Topshop billionaire Sir Philip Green paid a female employee £1m to keep quiet after she accused him of kissing and groping her, according to a report in the Daily Telegraph.
The paper alleges that Sir Philip called the senior female member of staff a “naughty girl” and made comments about her weight.
It reported that she was one of five employees that signed non-disclosure agreements after being bullied or harassed.
Another allegation in the report said that a £1m payment had also been made to a black male executive after Sir Philip said he was “throwing spears in the jungle”.
Sir Philip denies all wrongdoing and lawyers representing him told the Telegraph he was a "passionate businessman, who can at times be over-exuberant and hot-headed" and could be "perceived at times as aggressive with senior and trusted staff".
"It is further denied that any of Sir Philip's conduct towards employees amounted to any type of crime, or anything that would amount to gross misconduct, or a serious risk to health and safety,” they added.
The Arcadia owner had used an injunction against the newspaper for the past six months to prevent them from publishing the allegations, but on Friday his request for it to be dropped was accepted.
Sir Philip labelled the injunction “pointless” after he had been named as the businessman behind it by Lord Hain, who used the protection of Parliamentary privilege in the House of Lords.
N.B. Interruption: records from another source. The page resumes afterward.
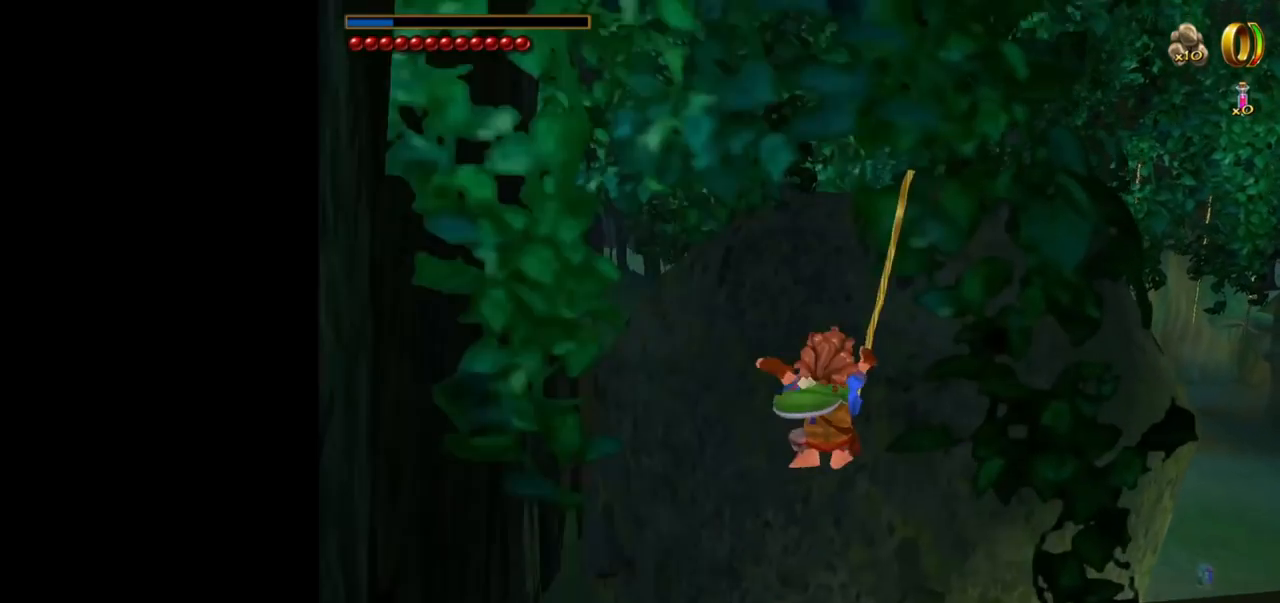
{"keys": ["a"], "mouse": [], "events": [[17, "w", "up"], [200, "d", "up"], [300, "a", "down"]]}
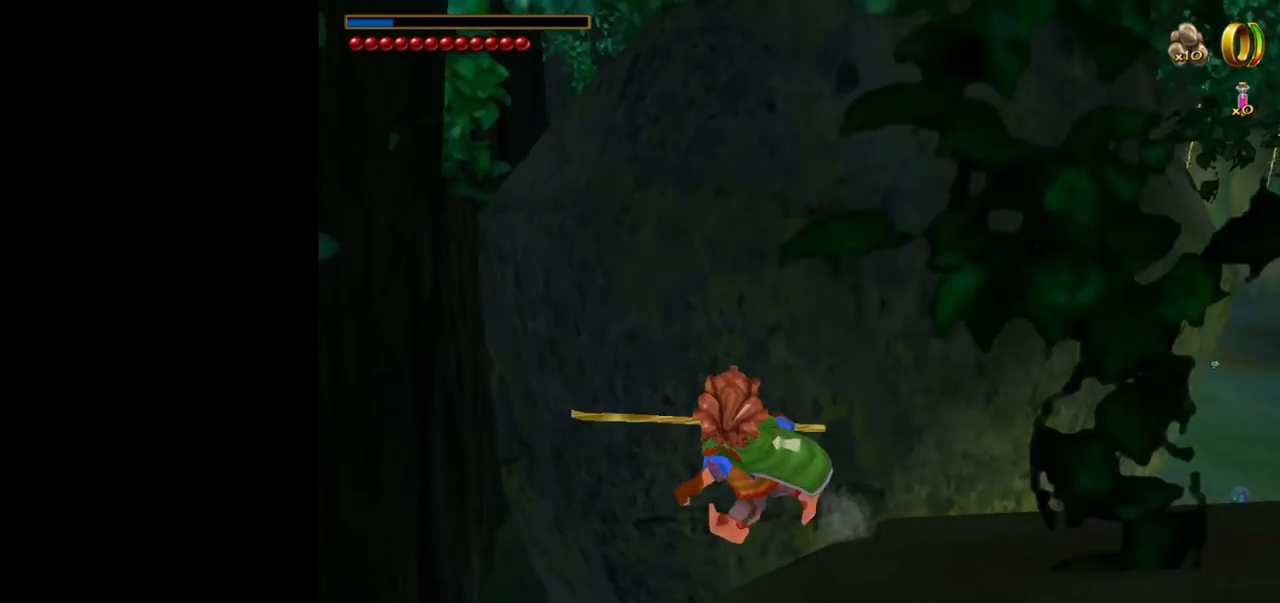
{"keys": ["w"], "mouse": [], "events": [[117, "w", "down"], [300, "a", "up"]]}
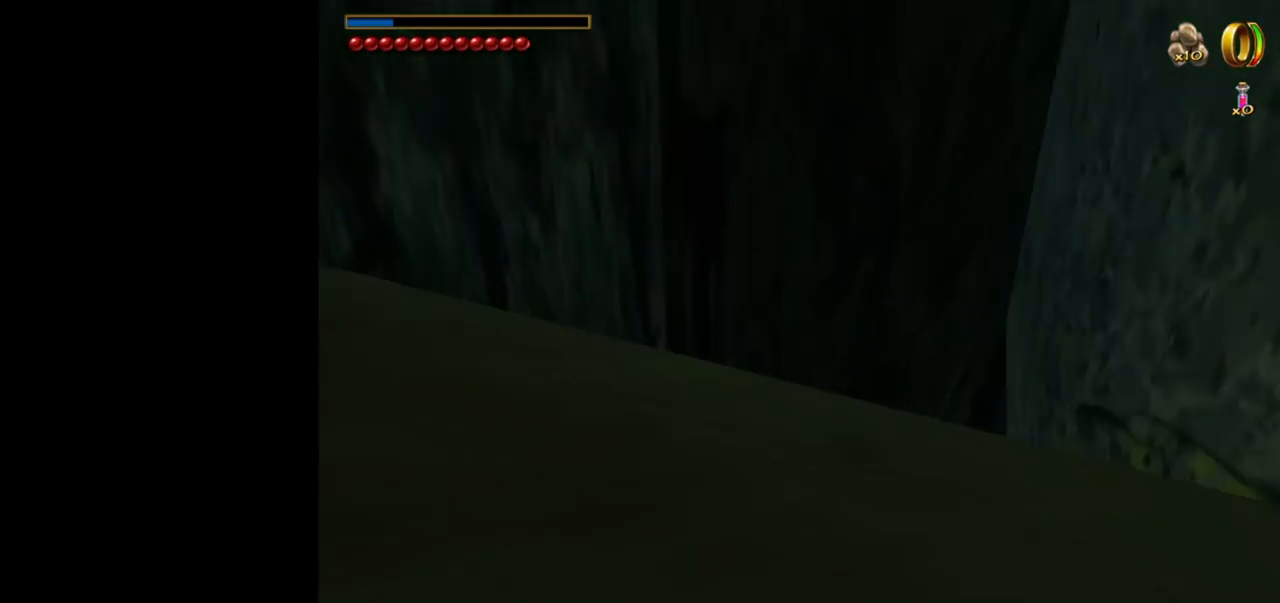
{"keys": ["a", "w"], "mouse": [], "events": [[367, "a", "down"], [367, "mouse_left", "down"], [467, "mouse_left", "up"]]}
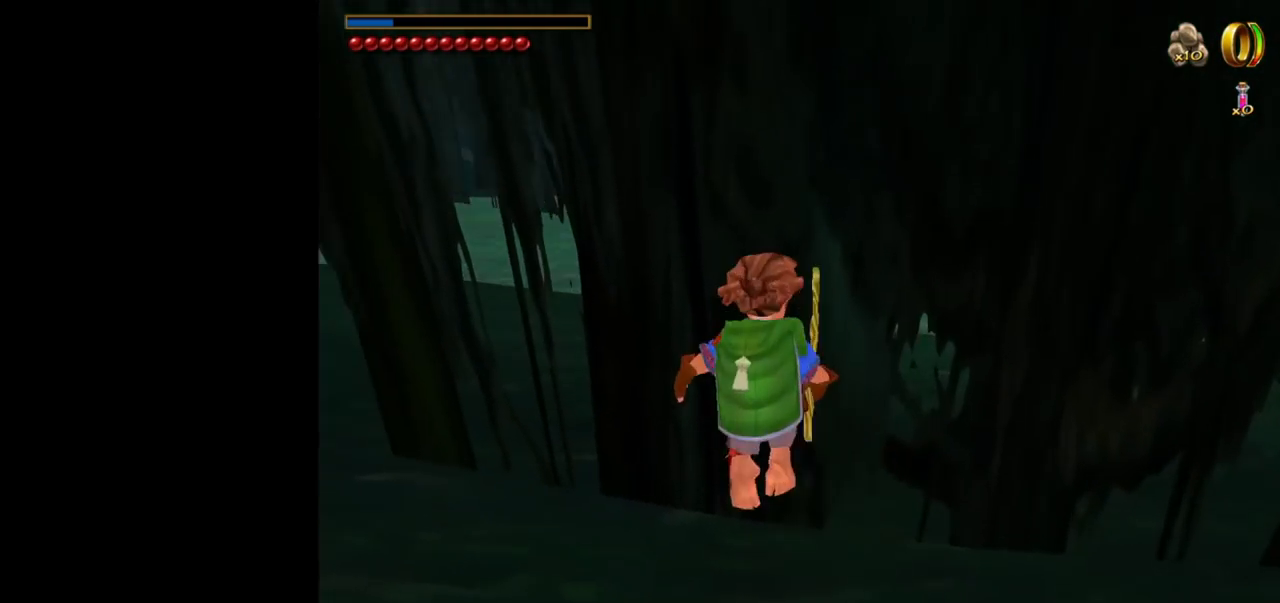
{"keys": ["a", "w"], "mouse": [], "events": []}
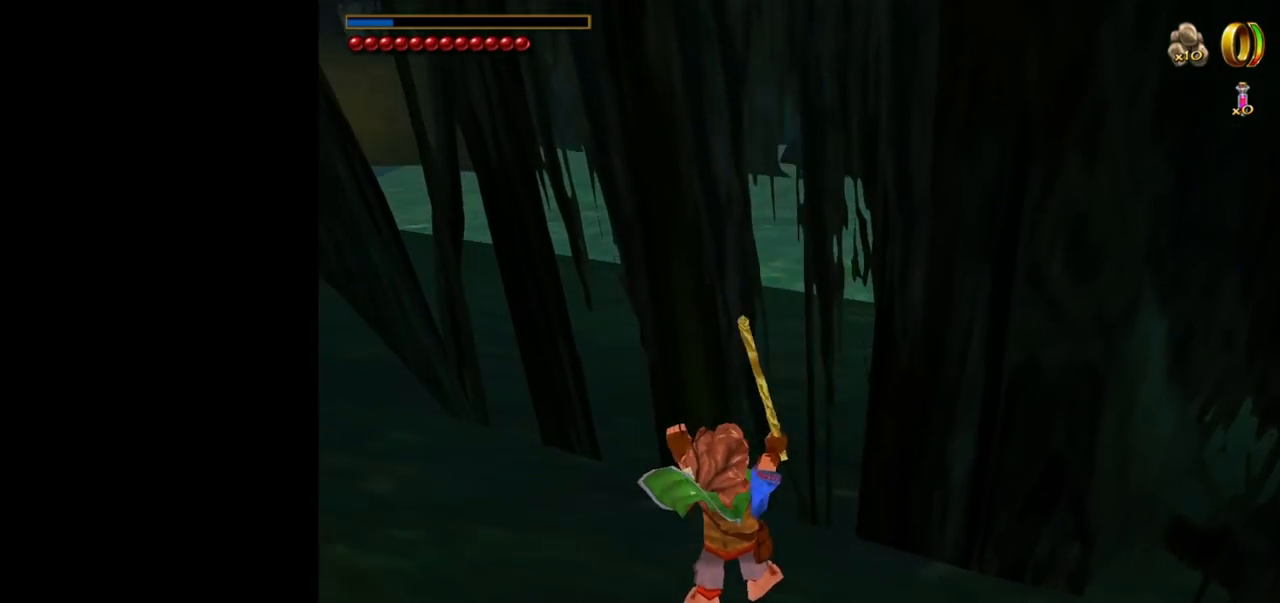
{"keys": ["w"], "mouse": [], "events": [[117, "mouse_left", "down"], [217, "mouse_left", "up"], [350, "a", "up"]]}
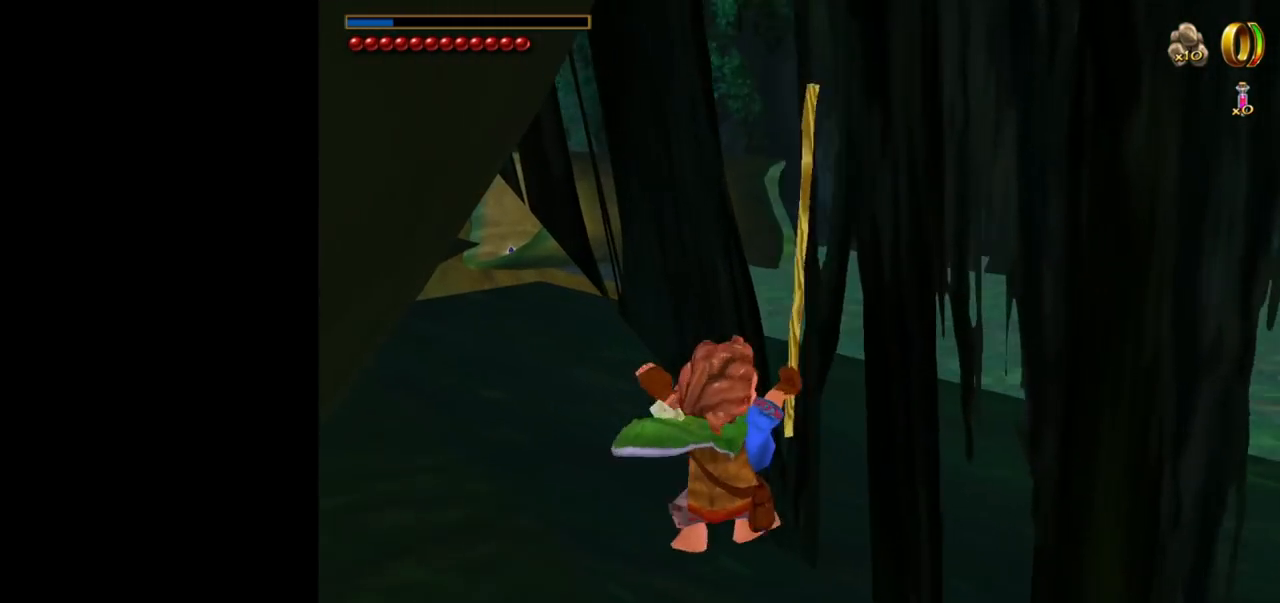
{"keys": ["w"], "mouse": [], "events": [[284, "mouse_left", "down"], [367, "mouse_left", "up"]]}
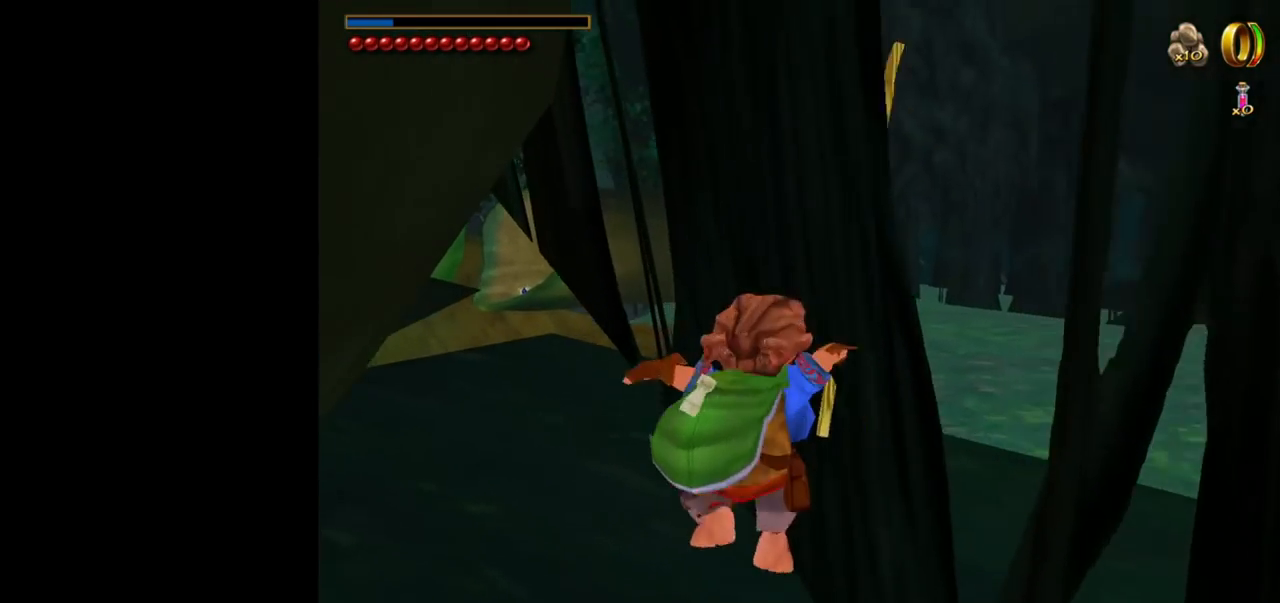
{"keys": ["w"], "mouse": ["left", "right"], "events": [[17, "a", "down"], [434, "mouse_right", "down"], [484, "a", "up"], [484, "mouse_left", "down"]]}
He will now face a legal bill of around £3m according to reports, including the bulk of the Telegraph’s costs.
Five employees sign NDAs in exchange for money
The Telegraph reported that all five employees signed NDA’s in exchange for money but include testimony from witnesses who claim to have seen the events.
He is alleged to have given two separate female members of staff hundreds of thousands of pounds each too.
The allegations involve him sexually harassing and grabbing one woman’s face, while the other claimed Sir Philip put her in a headlock and groped her waist.
The report also claimed another male was left without one month’s pay shortly after Sir Philip smashed his phone.
Sir Philip warns against breaking NDAs
In a statement from Sir Philip and Arcadia following the court’s decision to drop the injunction, those who signed NDAs were urged to abide by them.
“The ruling recognised that the signatories to the non-disclosure agreements have ongoing obligations to honour those agreements, which they entered into willingly after receiving full independent legal advice about their rights and responsibilities,” it read.
The statement said that Lord Peter Hain was under investigation by the House of Lords Commissioner Standards for revealing Sir Philip's identity in parliament.
It also claimed that the Telegraph had "knowingly and shamefully coaxed these [five] individuals to breach their obligations under these lawful agreements".
The Telegraph’s editor, Chris Evans, responded by raising wider questions about the purpose of NDAs.
"In the wake of the Harvey Weinstein affair, we became aware that gagging orders called NDAs were being used to cover up allegations of sexual misconduct and racial abuse in the workplace. And that led to our investigation into Sir Philip Green and Arcadia.
"We maintain there is a clear public interest in telling people whether a prospective employer has been accused of sexual misconduct and racial abuse."